When You’ve Got to Go

'It is truly regrettable that a person will treat a man who is valuable to him well, and a man who is worthless to him poorly. One should have insight into this world of dreams that passes in the twinkling of an eye'.
Hojo Shigetoki 1198-1261

It’s time for the e-Envoy to go and I’ll start this thought with a quote from a speech I delivered at Westminster in October of last year:



“Without a solution in place, the continued absence of a universal architecture of trust, in conjunction with very real risk of expensive failure, threatens the credibility of the government’s programme and with it, any hope of building a true knowledge economy at a time of threatening recession. Its action that is needed, not excuses. We’re either an online society or we're not and without an architecture of trust and a readily available authentication capability more elaborate than a simple password or PIN number, we are most definitely not in danger of becoming the first world knowledge economy that I imagined two years ago”.

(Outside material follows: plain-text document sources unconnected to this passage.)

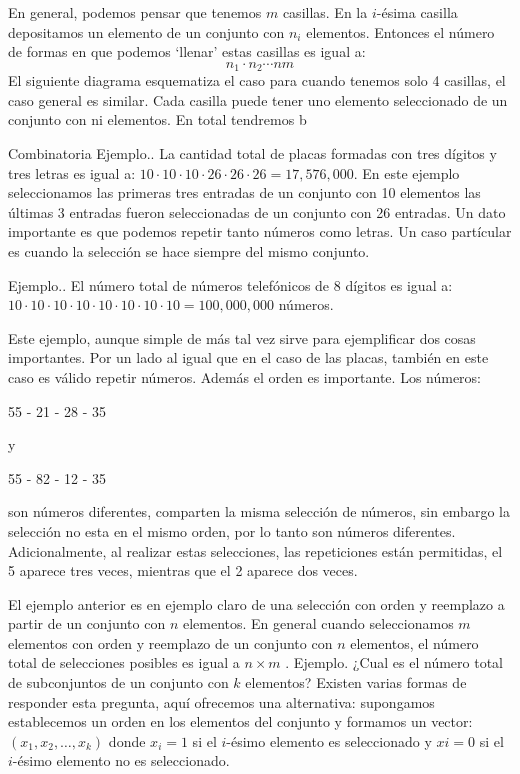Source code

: \documentclass[14pt]{extreport}
\theoremstyle{definicion}
\theoremstyle{propiedad}
\begin{document}
En general, podemos pensar que tenemos $m$ casillas. En la $i$-ésima casilla depositamos un elemento de un conjunto con $n_i$ elementos. Entonces el número de formas en que podemos `llenar' estas casillas es igual a:
$$
  n_1\cdot n_2 \cdots nm
$$
El siguiente diagrama esquematiza el caso para cuando tenemos solo 4 casillas, el caso general es similar. Cada casilla puede tener uno elemento seleccionado de un conjunto con ni elementos. En total tendremos b

Combinatoria Ejemplo.. La cantidad total de placas formadas con tres dígitos y tres letras es igual a: $10 \cdot 10 \cdot 10 \cdot 26 \cdot 26 \cdot 26 = 17,576,000$. En este ejemplo seleccionamos las primeras tres entradas de un conjunto con 10 elementos las últimas 3 entradas fueron seleccionadas de un conjunto con 26 entradas. Un dato importante es que podemos repetir tanto números como letras. Un caso partícular es cuando la selección se hace siempre del mismo conjunto.

Ejemplo.. El número total de números telefónicos de 8 dígitos es igual a: $10 \cdot 10 \cdot 10 \cdot 10 \cdot 10 \cdot 10 \cdot 10 \cdot 10 = 100, 000, 000$ números.

Este ejemplo, aunque simple de más tal vez sirve para ejemplificar dos cosas importantes. Por un lado al igual que en el caso de las placas, también en este caso es válido repetir números. Además el orden es importante. Los números:

\begin{center}
  55 - 21 - 28 - 35
\end{center}

y
\begin{center}
  55 - 82 - 12 - 35
\end{center}


son números diferentes, comparten la misma selección de números, sin embargo la selección no esta en el mismo orden, por lo tanto son números diferentes. Adicionalmente, al realizar estas selecciones, las repeticiones están permitidas, el 5 aparece tres veces, mientras que el 2 aparece dos veces.

El ejemplo anterior es en ejemplo claro de una selección con orden y reemplazo a partir de un conjunto con $n$ elementos. En general cuando seleccionamos $m$ elementos con orden y reemplazo de un conjunto con $n$ elementos, el número total de selecciones posibles es igual a $n\times m$ . Ejemplo. ¿Cual es el número total de subconjuntos de un conjunto con $k$ elementos? Existen varias formas de responder esta pregunta, aquí ofrecemos una alternativa: supongamos establecemos un orden en los elementos del conjunto y formamos un vector: $(x_1 , x_2,\ldots, x_k )$ donde $x_i = 1$ si el $i$-ésimo elemento es seleccionado y $xi = 0$ si el $i$-ésimo elemento no es seleccionado.
\end{document}
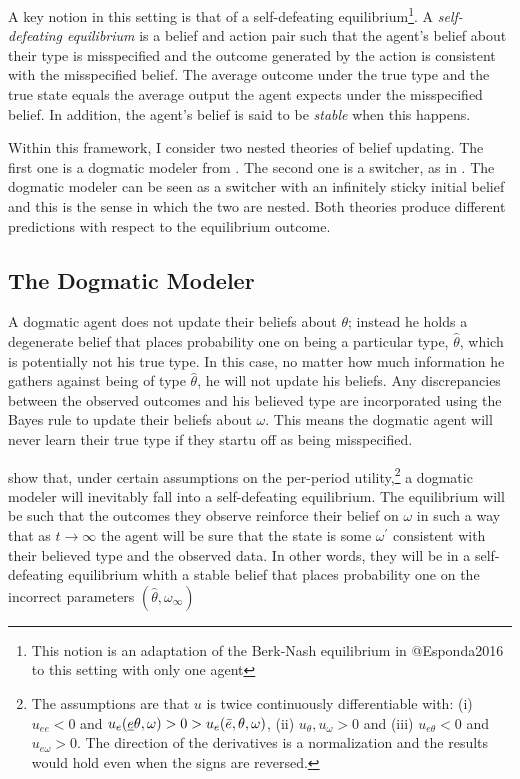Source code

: \documentclass[
  12pt,
]{article}
\begin{document}
A key notion in this setting is that of a self-defeating
equilibrium\footnote{This notion is an adaptation of the Berk-Nash equilibrium in 
@Esponda2016 to this setting with only one agent}. A
\emph{self-defeating equilibrium} is a belief and action pair such that
the agent's belief about their type is misspecified and the outcome
generated by the action is consistent with the misspecified belief. The
average outcome under the true type and the true state equals the
average output the agent expects under the misspecified belief. In
addition, the agent's belief is said to be \emph{stable} when this
happens.

Within this framework, I consider two nested theories of belief
updating. The first one is a dogmatic modeler from \citet{Heidhues2018}.
The second one is a switcher, as in \citet{Ba2023}. The dogmatic modeler
can be seen as a switcher with an infinitely sticky initial belief and
this is the sense in which the two are nested. Both theories produce
different predictions with respect to the equilibrium outcome.

\hypertarget{the-dogmatic-modeler}{%
\subsection{The Dogmatic Modeler}\label{the-dogmatic-modeler}}

A dogmatic agent does not update their beliefs about \(\theta\); instead
he holds a degenerate belief that places probability one on being a
particular type, \(\hat{\theta}\), which is potentially not his true
type. In this case, no matter how much information he gathers against
being of type \(\hat{\theta}\), he will not update his beliefs. Any
discrepancies between the observed outcomes and his believed type are
incorporated using the Bayes rule to update their beliefs about
\(\omega\). This means the dogmatic agent will never learn their true
type if they startu off as being misspecified.

\citet{Heidhues2018} show that, under certain assumptions on the
per-period utility,\footnote{The assumptions are that 
$u$ is twice continuously differentiable with: (i)$u_{ee}<0$ and $u_e(\underline{e} \theta, \omega)>0>u_e(\Bar{e}, \theta, \omega)$, 
(ii) $u_{\theta}, u_{\omega}>0$ and (iii) $u_{e\theta}<0$ and $u_{e\omega}>0$. The direction of the derivatives is a normalization
and the results would hold even when the signs are reversed.} a dogmatic
modeler will inevitably fall into a self-defeating equilibrium. The
equilibrium will be such that the outcomes they observe reinforce their
belief on \(\omega\) in such a way that as \(t\to\infty\) the agent will
be sure that the state is some \(\omega^{'}\) consistent with their
believed type and the observed data. In other words, they will be in a
self-defeating equilibrium whith a stable belief that places probability
one on the incorrect parameters \((\hat{\theta}, \omega_{\infty})\)
\end{document}
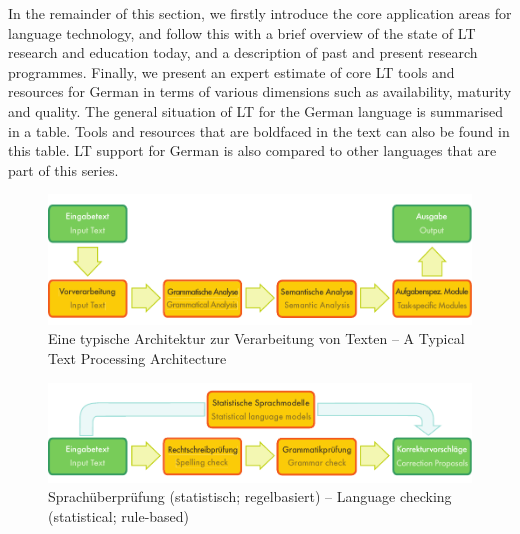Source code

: \documentclass[]{../../metanetpaper}
\begin{document}
\begin{Parallel}[c]{79mm}{78mm}
{   In the remainder of this section, we firstly introduce the core application areas for language technology, and follow this with a brief overview of the state of LT research and education today, and a description of past and present research programmes. Finally, we present an expert estimate of core LT tools and resources for German in terms of various dimensions such as availability, maturity and quality. The general situation of LT for the German language is summarised in a table. Tools and resources that are boldfaced in the text can also be found in this table. LT support for German is also compared to other languages that are part of this series.
  }
  \ParallelPar
  \clearpage
\begin{figure}[h!]
  \center
  \includegraphics[width=\textwidth]{../_media/text_processing_app_architecture}
  \caption{Eine typische Architektur zur Verarbeitung von Texten -- A Typical Text Processing Architecture}
  \label{fig:textprocessingarch}
\end{figure}
  
  
  \ParallelPar

\clearpage

\begin{figure}[h!]
  \center
  \includegraphics[width=\textwidth]{../_media/language_checking}
  \caption{Sprachüberprüfung (statistisch; regelbasiert) -- Language checking (statistical; rule-based)}
  \label{fig:langcheckingaarch}
\end{figure}


\end{Parallel}
\end{document}
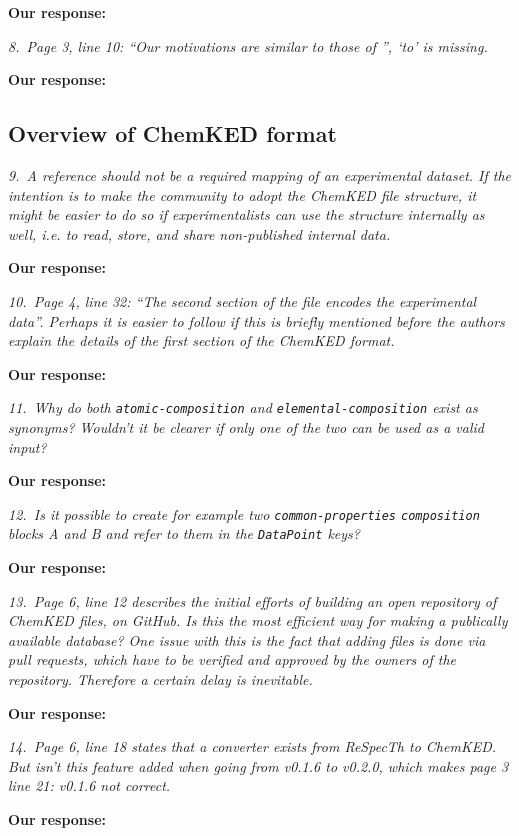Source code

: \documentclass[a4paper,10pt]{elsarticle}
\begin{document}
\textbf{Our response:}


\textit{8.~Page 3, line 10: ``Our motivations are similar to those of '', `to' is missing.}

\textbf{Our response:}


\subsection*{Overview of ChemKED format}

\textit{9.~A reference should not be a required mapping of an experimental dataset. If the intention is to make the community to adopt the ChemKED file structure, it might be easier to do so if experimentalists can use the structure internally as well, i.e. to read, store, and share non-published internal data.}

\textbf{Our response:}

\textit{10.~Page 4, line 32: ``The second section of the file encodes the experimental data''. Perhaps it is easier to follow if this is briefly mentioned before the authors explain the details of the first section of the ChemKED format.}

\textbf{Our response:}

\textit{11.~Why do both \texttt{atomic-composition} and \texttt{elemental-composition} exist as synonyms? Wouldn't it be clearer if only one of the two can be used as a valid input?}

\textbf{Our response:}


\textit{12.~Is it possible to create for example two \texttt{common-properties} \texttt{composition} blocks A and B and refer to them in the \texttt{DataPoint} keys?}

\textbf{Our response:}


\textit{13.~Page 6, line 12 describes the initial efforts of building an open repository of ChemKED files, on GitHub. Is this the most efficient way for making a publically available database? One issue with this is the fact that adding files is done via pull requests, which have to be verified and approved by the owners of the repository. Therefore a certain delay is inevitable.}

\textbf{Our response:}

\textit{14.~Page 6, line 18 states that a converter exists from ReSpecTh to ChemKED. But isn't this feature added when going from v0.1.6 to v0.2.0, which makes page 3 line 21: v0.1.6 not correct.}

\textbf{Our response:}
\end{document}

I am of course referring to the unholy mess that surrounded government’s plans for digital certificates and PKI and one government-related publication commented, only this month:

“Although PKI (public key infrastructure) and digital certificate technology has played a major role in leading projects such as the Government Gateway, there is now growing recognition that it is unsuited for wider public use”

In fact and from my own direct experience, government has known, for at least a year that their PKI strategy wasn’t going to work and as far back as November of 2001, in my role of ‘advisor’, I passed on the concerns of local government in a memo to the Cabinet Office and the e-Envoy. “All fur coat and no knickers” was one of the comments.

This month, one official is quoted as saying, “"Trust and authentication has been a huge problem for us. We haven't got a solution for authentication. We've been trying with PKI for about 10 years now and its not working because it's a pain to implement and to use. We've been looking to take the pain out of PKI.”

But it’s the next quote that I find really interesting:

What we are saying with authentication is that if another trusted organisation such as a bank can provide proof saying you are who you say you are that should take the need away for digital certificates."

This isn’t a startling revelation and its hardly a “radical way" of solving the authentication problem. in fact it’s been on the table for at least a year, through conversations with APACS, Identrus, Quizid et al. It’s just that the government have taken this long to accept the inevitable, that someone else, through a public – private partnership, can rescue them from the hole that they’ve fallen into.

So, the good news is that government appears to be out of ‘denial’ where its PKI strategy is concerned although I doubt very much that anyone is going to stand-up and take responsibility.

In my speech to MPs and others last year, I noted:

A well-meaning and at first glance, sensible decision towards self regulation, has instead resulted in inertia and a multi-vendor race which no single interest seems capable of winning. It makes any prospect of mass-market authentication a convoluted, expensive, multiple standards affair, involving different certificate authorities, a government that only accepts certificates from selected companies and a level of tiresome bureaucracy at each end of the process. What should have been simple and cheap has now become endlessly complicated, prohibitively expensive and stands in the way of both progress and the political agenda. Competition, instead of offering a commercial solution has given us deadlock”.

Three years ago, I was asked if I was going to put myself forward as a candidate e-Envoy to replace Alex Allan. Very sensibly I declined, firstly because I’m not politically correct enough and secondly because I could see how the role would always find itself acting as publicist for No10 through the ‘eCommunications’ Directorate. Today, I believe enough avoidable mistakes have been made with taxpayers money to merit a change of scenery at the top and I’d call for a referendum but I’ll doubt we’ll get one.